If you’re in a rush, these are our favorite weather science kits.
- Puff paint recipe (we used this one from Meaningful Mama)
- Shaving cream
- Glitter glue (we used blue)
- Large bowl
- Blue cardstock paper
Before we started, we looked at this cloud map from Weather STEM. We discussed the types of clouds and when they form. We didn’t go over every cloud type (our paper was too small), but we discussed the clouds listed below:
Cumulonimbus: Huge, heavy clouds taking up most of the sky. These clouds usually indicate, rain, lightening, storms, hail, and ice. You see them a lot where we live in Texas.
Cirrus: Wispy, small clouds seen high in the sky. They are usually filled with ice and indicate a warm front is approaching.
Cumulus: The pretty, “picture perfect” clouds. You will usually see these after a few clear days after a storm, but they don’t indicate a storm is approaching.
Cirrostratus: These clouds cover a large surface area and look fog-like, but higher up in the sky. When this type of cloud is lower in the sky, it is called a stratus cloud and usually produces fog, drizzle, and cooler temperatures.
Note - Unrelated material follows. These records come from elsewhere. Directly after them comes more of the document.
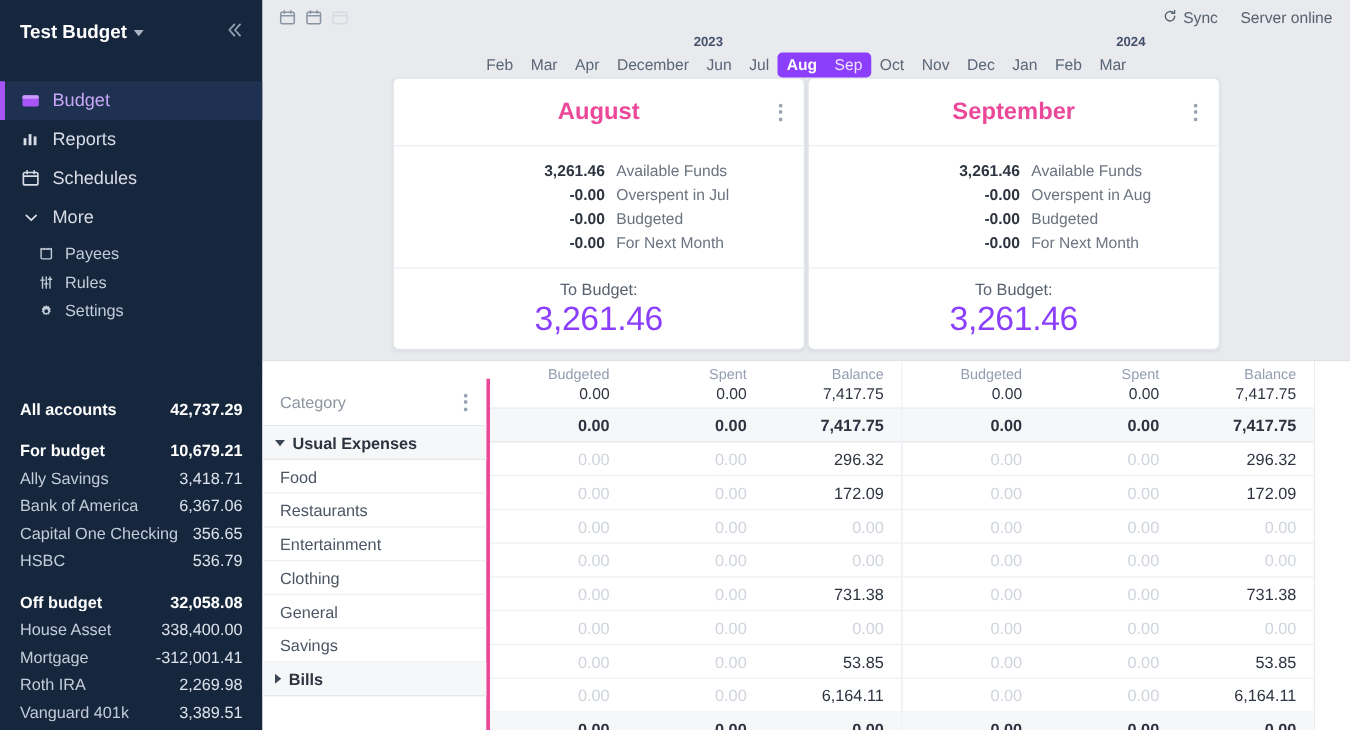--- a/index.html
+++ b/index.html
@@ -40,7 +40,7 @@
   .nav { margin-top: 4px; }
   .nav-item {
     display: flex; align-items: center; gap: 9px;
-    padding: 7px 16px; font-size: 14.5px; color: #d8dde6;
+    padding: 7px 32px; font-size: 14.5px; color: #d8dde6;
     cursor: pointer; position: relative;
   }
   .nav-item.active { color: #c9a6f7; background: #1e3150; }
Stratocumulus: These clouds are layered cloud clumps spread throughout the sky at different elevations. They usually show up in lines or streaks and may or may not bring rain.
Nimbostratus: Nimbostratus clouds are similar to stratus clouds, but are usually darker in color, lower, and more likely to bring bad weather. Often, nimbostratus clouds cover most of the visible sky.
To make our clouds, we used a 12X12 piece of blue cardstock (necessary to not get soggy while using puff paint).
We mixed the puff paint recipe recommended by Meaningful Mama, but we doubled the amount of shaving cream. The kids went a bit shaving cream crazy, but the effect was perfect for making clouds.
The kids took paintbrushes and made their own clouds after identifying cloud types. After the clouds dried, we labeled them with a pencil.
Bo changed her paper into a giant glob of puff paint. She got paint EVERYWHERE and had to be bathed after. Because this project is so messy for young ones, I don’t recommend it for young children in a setting where they don’t have access to a bathtub.